On the successful completion of the course, students will be able to:

ILO: Explain fundamentals of atomic bonding and materials science. (Developed and Assessed)

ILO 2: Explain the fundamentals of electrical and thermal conduction in metals. (Developed and Assessed)

ILO 3: Calculate electrical properties of doped and undoped semiconductors from first principles. (Developed and Assessed)

ILO 4: Explain the characteristics of the most fundamental components in electronic circuits:  diodes and transistors. (Developed and Assessed)

ILO 5: Design basic diode circuits for different applications. (Developed and Assessed)

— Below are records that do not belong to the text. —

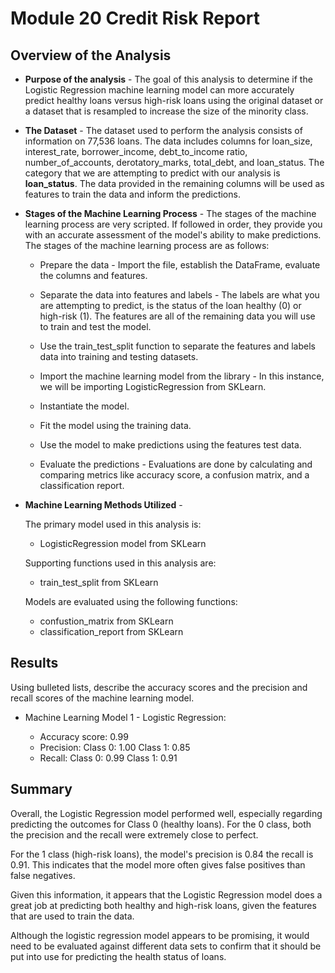 # Module 20 Credit Risk Report

## Overview of the Analysis

* **Purpose of the analysis** - The goal of this analysis to determine if the Logistic Regression machine learning model can more accurately predict healthy loans versus high-risk loans using the original dataset or a dataset that is resampled to increase the size of the minority class.

* **The Dataset** - The dataset used to perform the analysis consists of information on 77,536 loans. The data includes columns for  loan_size, interest_rate, borrower_income, debt_to_income ratio, number_of_accounts, derotatory_marks, total_debt, and loan_status. The category that we are attempting to predict with our analysis is **loan_status**. The data provided in the remaining columns will be used as features to train the data and inform the predictions. 

* **Stages of the Machine Learning Process** - The stages of the machine learning process are very scripted. If followed in order, they provide you with an accurate assessment of the model's ability to make predictions. The stages of the machine learning process are as follows:

    - Prepare the data - Import the file, establish the DataFrame, evaluate the columns and features. 
    
    - Separate the data into features and labels - The labels are what you are attempting to predict, is the status of the loan healthy (0) or high-risk (1). The features are all of the remaining data you will use to train and test the model.
    
    - Use the train_test_split function to separate the features and labels data into training and testing datasets. 
    
    - Import the machine learning model from the library - In this instance, we will be importing LogisticRegression from SKLearn. 
    
    - Instantiate the model.
    
    - Fit the model using the training data.
    
    - Use the model to make predictions using the features test data.
    
    - Evaluate the predictions - Evaluations are done by calculating and comparing metrics like accuracy score, a confusion matrix, and a classification report.
    
* **Machine Learning Methods Utilized** - 

    The primary model used in this analysis is:

    - LogisticRegression model from SKLearn
    
    Supporting functions used in this analysis are:
    
    - train_test_split from SKLearn
    
    Models are evaluated using the following functions:

    - confustion_matrix from SKLearn
    - classification_report from SKLearn

## Results

Using bulleted lists, describe the accuracy scores and the precision and recall scores of the machine learning model.

* Machine Learning Model 1 - Logistic Regression:
  
  - Accuracy score: 0.99
  - Precision: Class 0: 1.00 Class 1: 0.85
  - Recall: Class 0: 0.99 Class 1: 0.91

## Summary

Overall, the Logistic Regression model performed well, especially regarding predicting the outcomes for Class 0 (healthy loans). For the 0 class, both the precision and the recall were extremely close to perfect.

For the 1 class (high-risk loans), the model's precision is 0.84 the recall is 0.91. This indicates that the model more often gives false positives than false negatives.

Given this information, it appears that the Logistic Regression model does a great job at predicting both healthy and high-risk loans, given the features that are used to train the data. 

Although the logistic regression model appears to be promising, it would need to be evaluated against different data sets to confirm that it should be put into use for predicting the health status of loans.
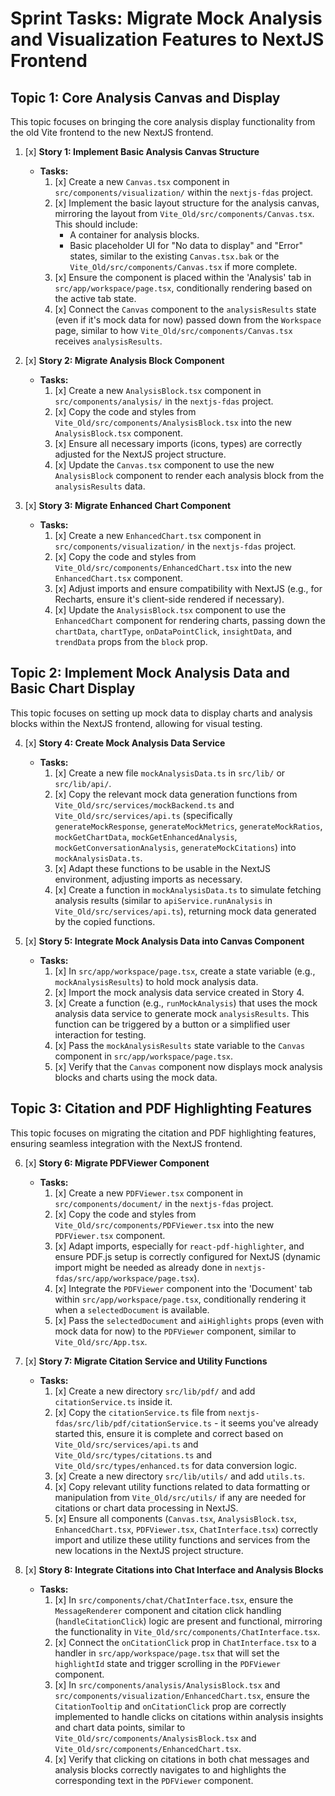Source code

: # Sprint Tasks: Migrate Mock Analysis and Visualization Features to NextJS Frontend

## Topic 1:  Core Analysis Canvas and Display

This topic focuses on bringing the core analysis display functionality from the old Vite frontend to the new NextJS frontend.


1.  [x] **Story 1: Implement Basic Analysis Canvas Structure**
    *   **Tasks:**
        1.  [x] Create a new `Canvas.tsx` component in `src/components/visualization/` within the `nextjs-fdas` project.
        2.  [x] Implement the basic layout structure for the analysis canvas, mirroring the layout from `Vite_Old/src/components/Canvas.tsx`. This should include:
            *   A container for analysis blocks.
            *   Basic placeholder UI for "No data to display" and "Error" states, similar to the existing `Canvas.tsx.bak` or the `Vite_Old/src/components/Canvas.tsx` if more complete.
        3.  [x] Ensure the component is placed within the 'Analysis' tab in `src/app/workspace/page.tsx`, conditionally rendering based on the active tab state.
        4.  [x] Connect the `Canvas` component to the `analysisResults` state (even if it's mock data for now) passed down from the `Workspace` page, similar to how `Vite_Old/src/components/Canvas.tsx` receives `analysisResults`.

2.  [x] **Story 2: Migrate Analysis Block Component**
    *   **Tasks:**
        1.  [x] Create a new `AnalysisBlock.tsx` component in `src/components/analysis/` in the `nextjs-fdas` project.
        2.  [x] Copy the code and styles from `Vite_Old/src/components/AnalysisBlock.tsx` into the new `AnalysisBlock.tsx` component.
        3.  [x] Ensure all necessary imports (icons, types) are correctly adjusted for the NextJS project structure.
        4.  [x] Update the `Canvas.tsx` component to use the new `AnalysisBlock` component to render each analysis block from the `analysisResults` data.

3.  [x] **Story 3: Migrate Enhanced Chart Component**
    *   **Tasks:**
        1.  [x] Create a new `EnhancedChart.tsx` component in `src/components/visualization/` in the `nextjs-fdas` project.
        2.  [x] Copy the code and styles from `Vite_Old/src/components/EnhancedChart.tsx` into the new `EnhancedChart.tsx` component.
        3.  [x] Adjust imports and ensure compatibility with NextJS (e.g., for Recharts, ensure it's client-side rendered if necessary).
        4.  [x] Update the `AnalysisBlock.tsx` component to use the `EnhancedChart` component for rendering charts, passing down the `chartData`, `chartType`, `onDataPointClick`, `insightData`, and `trendData` props from the `block` prop.

## Topic 2:  Implement Mock Analysis Data and Basic Chart Display

This topic focuses on setting up mock data to display charts and analysis blocks within the NextJS frontend, allowing for visual testing.

4.  [x] **Story 4: Create Mock Analysis Data Service**
    *   **Tasks:**
        1.  [x] Create a new file `mockAnalysisData.ts` in `src/lib/` or `src/lib/api/`.
        2.  [x] Copy the relevant mock data generation functions from `Vite_Old/src/services/mockBackend.ts` and `Vite_Old/src/services/api.ts` (specifically `generateMockResponse`, `generateMockMetrics`, `generateMockRatios`, `mockGetChartData`, `mockGetEnhancedAnalysis`, `mockGetConversationAnalysis`, `generateMockCitations`) into `mockAnalysisData.ts`.
        3.  [x]  Adapt these functions to be usable in the NextJS environment, adjusting imports as necessary.
        4.  [x] Create a function in `mockAnalysisData.ts` to simulate fetching analysis results (similar to `apiService.runAnalysis` in `Vite_Old/src/services/api.ts`), returning mock data generated by the copied functions.

5.  [x] **Story 5: Integrate Mock Analysis Data into Canvas Component**
    *   **Tasks:**
        1.  [x]  In `src/app/workspace/page.tsx`, create a state variable (e.g., `mockAnalysisResults`) to hold mock analysis data.
        2.  [x]  Import the mock analysis data service created in Story 4.
        3.  [x]  Create a function (e.g., `runMockAnalysis`) that uses the mock analysis data service to generate mock `analysisResults`. This function can be triggered by a button or a simplified user interaction for testing.
        4.  [x]  Pass the `mockAnalysisResults` state variable to the `Canvas` component in `src/app/workspace/page.tsx`.
        5.  [x]  Verify that the `Canvas` component now displays mock analysis blocks and charts using the mock data.

## Topic 3:  Citation and PDF Highlighting Features

This topic focuses on migrating the citation and PDF highlighting features, ensuring seamless integration with the NextJS frontend.

6.  [x] **Story 6: Migrate PDFViewer Component**
    *   **Tasks:**
        1.  [x] Create a new `PDFViewer.tsx` component in `src/components/document/` in the `nextjs-fdas` project.
        2.  [x] Copy the code and styles from `Vite_Old/src/components/PDFViewer.tsx` into the new `PDFViewer.tsx` component.
        3.  [x]  Adapt imports, especially for `react-pdf-highlighter`, and ensure PDF.js setup is correctly configured for NextJS (dynamic import might be needed as already done in `nextjs-fdas/src/app/workspace/page.tsx`).
        4.  [x]  Integrate the `PDFViewer` component into the 'Document' tab within `src/app/workspace/page.tsx`, conditionally rendering it when a `selectedDocument` is available.
        5.  [x]  Pass the `selectedDocument` and `aiHighlights` props (even with mock data for now) to the `PDFViewer` component, similar to `Vite_Old/src/App.tsx`.

7.  [x] **Story 7: Migrate Citation Service and Utility Functions**
    *   **Tasks:**
        1.  [x] Create a new directory `src/lib/pdf/` and add `citationService.ts` inside it.
        2.  [x] Copy the `citationService.ts` file from `nextjs-fdas/src/lib/pdf/citationService.ts` - it seems you've already started this, ensure it is complete and correct based on `Vite_Old/src/services/api.ts` and `Vite_Old/src/types/citations.ts` and `Vite_Old/src/types/enhanced.ts` for data conversion logic.
        3.  [x] Create a new directory `src/lib/utils/` and add `utils.ts`.
        4.  [x] Copy relevant utility functions related to data formatting or manipulation from `Vite_Old/src/utils/` if any are needed for citations or chart data processing in NextJS.
        5.  [x] Ensure all components (`Canvas.tsx`, `AnalysisBlock.tsx`, `EnhancedChart.tsx`, `PDFViewer.tsx`, `ChatInterface.tsx`) correctly import and utilize these utility functions and services from the new locations in the NextJS project structure.

8.  [x] **Story 8: Integrate Citations into Chat Interface and Analysis Blocks**
    *   **Tasks:**
        1.  [x] In `src/components/chat/ChatInterface.tsx`, ensure the `MessageRenderer` component and citation click handling (`handleCitationClick`) logic are present and functional, mirroring the functionality in `Vite_Old/src/components/ChatInterface.tsx`.
        2.  [x] Connect the `onCitationClick` prop in `ChatInterface.tsx` to a handler in `src/app/workspace/page.tsx` that will set the `highlightId` state and trigger scrolling in the `PDFViewer` component.
        3.  [x] In `src/components/analysis/AnalysisBlock.tsx` and `src/components/visualization/EnhancedChart.tsx`, ensure the `CitationTooltip` and `onCitationClick` prop are correctly implemented to handle clicks on citations within analysis insights and chart data points, similar to `Vite_Old/src/components/AnalysisBlock.tsx` and `Vite_Old/src/components/EnhancedChart.tsx`.
        4.  [x] Verify that clicking on citations in both chat messages and analysis blocks correctly navigates to and highlights the corresponding text in the `PDFViewer` component.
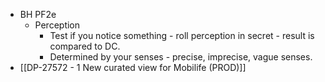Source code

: - BH PF2e
	- Perception
		- Test if you notice something - roll perception in secret - result is compared to DC.
		- Determined by your senses - precise, imprecise, vague senses.
- [[DP-27572 - 1 New curated view for Mobilife (PROD)]]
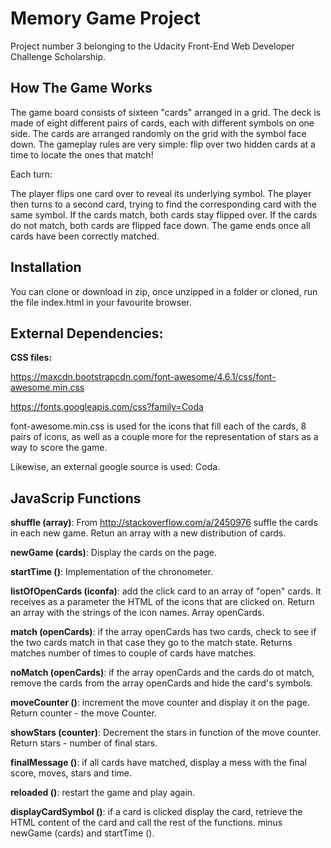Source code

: # Memory Game Project

Project number 3 belonging to the Udacity Front-End Web Developer Challenge Scholarship.

## How The Game Works

The game board consists of sixteen "cards" arranged in a grid. The deck is made of eight different pairs of cards, each with different symbols on one side. The cards are arranged randomly on the grid with the symbol face down. The gameplay rules are very simple: flip over two hidden cards at a time to locate the ones that match!

Each turn:

The player flips one card over to reveal its underlying symbol.
The player then turns to a second card, trying to find the corresponding card with the same symbol.
If the cards match, both cards stay flipped over.
If the cards do not match, both cards are flipped face down.
The game ends once all cards have been correctly matched.

## Installation

You can clone or download in zip, once unzipped in a folder or cloned, run the file index.html in your favourite browser.

## External Dependencies:

**CSS files:**

https://maxcdn.bootstrapcdn.com/font-awesome/4.6.1/css/font-awesome.min.css

https://fonts.googleapis.com/css?family=Coda

font-awesome.min.css is used for the icons that fill each of the cards, 8 pairs of icons, as well as a couple more for the representation of stars as a way to score the game.

Likewise, an external google source is used: Coda.

## JavaScrip Functions

**shuffle (array)**: From http://stackoverflow.com/a/2450976 suffle the cards in each new game. Retun an array with a new distribution of cards.

**newGame (cards)**: Display the cards on the page.

**startTime ()**: Implementation of the chronometer.

**listOfOpenCards (iconfa)**: add the click card to an array of "open" cards. It receives as a parameter the HTML of the icons that are clicked on. Return an array with the strings of the icon names. Array openCards.

**match (openCards)**: if the array openCards has two cards, check to see if the two cards match in that case they go to the match state. Returns matches number of times to couple of cards have matches.

**noMatch (openCards)**: if the array openCards and the cards do ot match, remove the cards from the array openCards and hide the card's symbols.

**moveCounter ()**: increment the move counter and display it on the page. Return counter - the move Counter.

**showStars (counter)**: Decrement the stars in function of the move counter. Return stars - number of final stars.

**finalMessage ()**: if all cards have matched, display a mess with the final score, moves, stars and time.

**reloaded ()**: restart the game and play again.

**displayCardSymbol ()**: if a card is clicked display the card, retrieve the HTML content of the card and call the rest of the functions. minus newGame (cards) and startTime ().
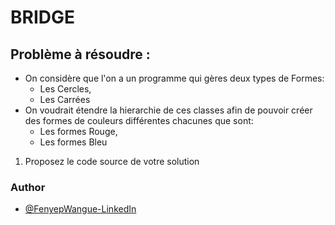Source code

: # BRIDGE

## Problème à résoudre :

- On considère que l'on a un programme qui gères deux types de Formes:
    - Les Cercles,
    - Les Carrées
- On voudrait étendre la hierarchie de ces classes afin de pouvoir créer des formes de couleurs différentes chacunes que sont:
    - Les formes Rouge,
    - Les formes Bleu
1. Proposez le code source de votre solution


### Author

- [@FenyepWangue-LinkedIn](https://www.linkedin.com/in/wangue-fenyep-631096193/)
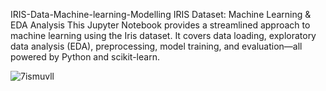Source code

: IRIS-Data-Machine-learning-Modelling
IRIS Dataset: Machine Learning & EDA Analysis This Jupyter Notebook provides a streamlined approach to machine learning using the Iris dataset. It covers
data loading, exploratory data analysis (EDA), preprocessing, model training, and evaluation—all powered by Python and scikit-learn.



![7ismuvll](https://github.com/user-attachments/assets/a54aa365-8d2e-46df-811d-bf390eb98a2b)
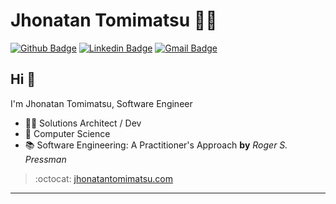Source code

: # Jhonatan Tomimatsu :man_technologist:

[![Github Badge](https://img.shields.io/badge/-Github-000?style=flat-square&logo=Github&logoColor=white&link=https://github.com/jhonatantft)](https://github.com/jhonatantft)
[![Linkedin Badge](https://img.shields.io/badge/-LinkedIn-blue?style=flat-square&logo=Linkedin&logoColor=white&link=https://www.linkedin.com/in/jhonatantomimatsu/)](https://www.linkedin.com/in/jhonatantomimatsu/)
[![Gmail Badge](https://img.shields.io/badge/-Gmail-c14438?style=flat-square&logo=Gmail&logoColor=white&link=mailto:contact@jhonatantomimatsu.com)](mailto:contact@jhonatantomimatsu.com)

## Hi 👋

I'm Jhonatan Tomimatsu, Software Engineer

- :office_worker: Solutions Architect / Dev
- :blue_heart: Computer Science
- :books: Software Engineering: A Practitioner's Approach **by** *Roger S. Pressman*

> :octocat: [jhonatantomimatsu.com](http://www.jhonatantomimatsu.com/)

---
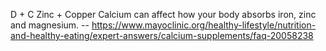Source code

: D + C
Zinc + Copper
Calcium can affect how your body absorbs iron, zinc and magnesium. -- https://www.mayoclinic.org/healthy-lifestyle/nutrition-and-healthy-eating/expert-answers/calcium-supplements/faq-20058238
<!--stackedit_data:
eyJoaXN0b3J5IjpbMTA0ODQ0MDU2MCwtODY4MTc2NjU2XX0=
-->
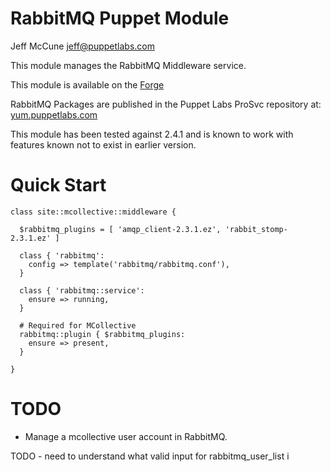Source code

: # RabbitMQ Puppet Module

Jeff McCune <jeff@puppetlabs.com>

This module manages the RabbitMQ Middleware service.

This module is available on the [Forge](http://forge.puppetlabs.com/)

RabbitMQ Packages are published in the Puppet Labs ProSvc repository at:
[yum.puppetlabs.com](http://yum.puppetlabs.com/prosvc/)

This module has been tested against 2.4.1 and is known to work with
features known not to exist in earlier version.

# Quick Start

    class site::mcollective::middleware {

      $rabbitmq_plugins = [ 'amqp_client-2.3.1.ez', 'rabbit_stomp-2.3.1.ez' ]

      class { 'rabbitmq':
        config => template('rabbitmq/rabbitmq.conf'),
      }

      class { 'rabbitmq::service':
        ensure => running,
      }

      # Required for MCollective
      rabbitmq::plugin { $rabbitmq_plugins:
        ensure => present,
      }

    }

# TODO

* Manage a mcollective user account in RabbitMQ.

TODO - 
  need to understand what valid input for rabbitmq_user_list i
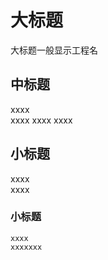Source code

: 大标题
=====================================
大标题一般显示工程名<br/>


中标题
------------------------------
xxxx<br/>
		xxxx
	xxxx
xxxx
## 小标题
xxxx<br/>
	xxxx
### 小标题
	xxxx
	xxxxxxx

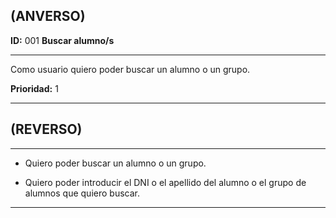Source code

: ## (ANVERSO)

**ID:** 001 **Buscar alumno/s**

***

Como usuario quiero poder buscar un alumno o un grupo. 

**Prioridad:** 1

***

## (REVERSO)

***

* Quiero poder buscar un alumno o un grupo.

* Quiero poder introducir el DNI o el apellido del alumno o el grupo de alumnos que quiero buscar.

***
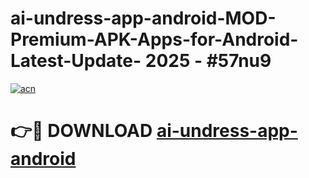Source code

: # ai-undress-app-android-MOD-Premium-APK-Apps-for-Android-Latest-Update- 2025 - #57nu9

[![acn](https://github.com/user-attachments/assets/0f9c940e-d8b0-45ae-aac7-cd30a18b3e1c)](https://app.mediaupload.pro?title=ai-undress-app-android&ref=20-F)

# 👉🔴 DOWNLOAD [ai-undress-app-android](https://app.mediaupload.pro?title=ai-undress-app-android&ref=20-F)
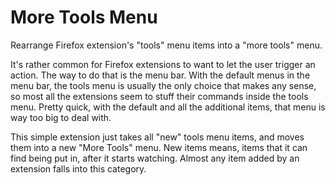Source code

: # More Tools Menu
Rearrange Firefox extension's "tools" menu items into a "more tools" menu.

It's rather common for Firefox extensions to want to let the user trigger an action. The way to do that is the menu bar. With the default menus in the menu bar, the tools menu is usually the only choice that makes any sense, so most all the extensions seem to stuff their commands inside the tools menu. Pretty quick, with the default and all the additional items, that menu is way too big to deal with.

This simple extension just takes all "new" tools menu items, and moves them into a new "More Tools" menu. New items means, items that it can find being put in, after it starts watching. Almost any item added by an extension falls into this category. 
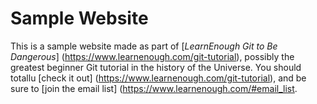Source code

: # Sample Website

This is a sample website made as part of [*LearnEnough Git to Be Dangerous*] (https://www.learnenough.com/git-tutorial), possibly the greatest beginner Git tutorial in the history of the Universe. You should totallu [check it out] (https://www.learnenough.com/git-tutorial), and be sure to [join the email list] (https://www.learnenough.com/#email_list.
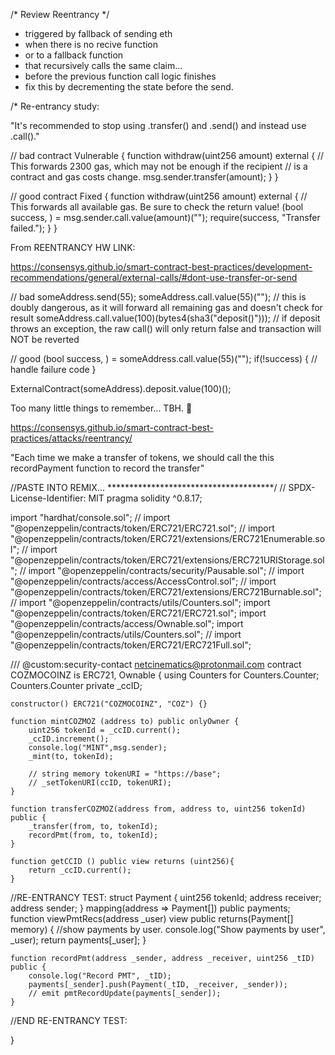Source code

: /* Review Reentrancy */

- triggered by fallback of sending eth
- when there is no recive function 
- or to a fallback function
- that recursively calls the same claim... 
- before the previous function call logic finishes
- fix this by decrementing the state before the send.

/*
  Re-entrancy study:

  "It's recommended to stop using .transfer() and .send() and instead use .call()."

// bad
contract Vulnerable {
    function withdraw(uint256 amount) external {
        // This forwards 2300 gas, which may not be enough if the recipient
        // is a contract and gas costs change.
        msg.sender.transfer(amount);
    }
}

// good
contract Fixed {
    function withdraw(uint256 amount) external {
        // This forwards all available gas. Be sure to check the return value!
        (bool success, ) = msg.sender.call.value(amount)("");
        require(success, "Transfer failed.");
    }
}


From REENTRANCY HW LINK: 

https://consensys.github.io/smart-contract-best-practices/development-recommendations/general/external-calls/#dont-use-transfer-or-send

// bad
someAddress.send(55);
someAddress.call.value(55)(""); // this is doubly dangerous, as it will forward all remaining gas and doesn't check for result
someAddress.call.value(100)(bytes4(sha3("deposit()"))); // if deposit throws an exception, the raw call() will only return false and transaction will NOT be reverted

// good
(bool success, ) = someAddress.call.value(55)("");
if(!success) {
    // handle failure code
}

ExternalContract(someAddress).deposit.value(100)();


Too many little things to remember... TBH. 🙂

https://consensys.github.io/smart-contract-best-practices/attacks/reentrancy/

  "Each time we make a transfer of tokens, we should call the this recordPayment
function to record the transfer"

//PASTE INTO REMIX...
\**************************************/
// SPDX-License-Identifier: MIT
pragma solidity ^0.8.17;

import "hardhat/console.sol";
// import "@openzeppelin/contracts/token/ERC721/ERC721.sol";
// import "@openzeppelin/contracts/token/ERC721/extensions/ERC721Enumerable.sol";
// import "@openzeppelin/contracts/token/ERC721/extensions/ERC721URIStorage.sol";
// import "@openzeppelin/contracts/security/Pausable.sol";
// import "@openzeppelin/contracts/access/AccessControl.sol";
// import "@openzeppelin/contracts/token/ERC721/extensions/ERC721Burnable.sol";
// import "@openzeppelin/contracts/utils/Counters.sol";
import "@openzeppelin/contracts/token/ERC721/ERC721.sol";
import "@openzeppelin/contracts/access/Ownable.sol";
import "@openzeppelin/contracts/utils/Counters.sol";
// import "@openzeppelin/contracts/token/ERC721/ERC721Full.sol";

/// @custom:security-contact netcinematics@protonmail.com
contract COZMOCOINZ is ERC721, Ownable {
    using Counters for Counters.Counter;
    Counters.Counter private _ccID;
    
    constructor() ERC721("COZMOCOINZ", "COZ") {}

    function mintCOZMOZ (address to) public onlyOwner {
        uint256 tokenId = _ccID.current();
        _ccID.increment();
        console.log("MINT",msg.sender);
        _mint(to, tokenId);
        
        // string memory tokenURI = "https://base";
        // _setTokenURI(ccID, tokenURI);
    }

    function transferCOZMOZ(address from, address to, uint256 tokenId) public {
        _transfer(from, to, tokenId);
        recordPmt(from, to, tokenId);
    }

    function getCCID () public view returns (uint256){
        return _ccID.current();
    }


//RE-ENTRANCY TEST:
    struct Payment {
        uint256 tokenId;
        address receiver;
        address sender;
    }
    mapping(address => Payment[]) public payments;
    function viewPmtRecs(address _user) view public returns(Payment[] memory) { //show payments by user.
        console.log("Show payments by user", _user);
        return payments[_user];
    }

    function recordPmt(address _sender, address _receiver, uint256 _tID) public {
        console.log("Record PMT", _tID);   
        payments[_sender].push(Payment(_tID, _receiver, _sender));
        // emit pmtRecordUpdate(payments[_sender]);
    }


//END RE-ENTRANCY TEST:



}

ILO 6: Design basic BJT and FET transistor circuits. (Developed and Assessed)

Pre-recorded videos are provided via CANVAS and are to be watched prior to lectures. These videos are supported by accompanying formative online quizzes.

Large group two-hour lectures are held weekly. Lecture material is provided electronically via CANVAS.

Two three-hour laboratory sessions are conducted in dry teaching lab, with the support of Teaching Assistants, to reinforce the key concepts covered in the course unit.

Bi-weekly small-group tutorials, led by Teaching Assistants, focus on technical discussions related to specific concepts covered in the course unit.

Written exam: 2 hours
Lab-based coursework: 6 hours
Bi-weekly tutorial questions: 3 hours

Written exam: Exam marks provided following Examination Board.
Lab-based coursework: Feedback provided via CANVAS system within three weeks after the submission deadline.
Bi-weekly tutorial questions: Feedback provided via CANVAS system within one week after the submission deadline.

Kasap, S.O. (2018). Principles of Electronic Materials and Devices. 4th edn. McGraw-Hill Education. ISBN: 9780078028182.

Sze, S.M. and Lee, M.K. (2013). Semiconductor Devices: Physics and Technology. 3rd edn. Wiley. ISBN: 9780470537947.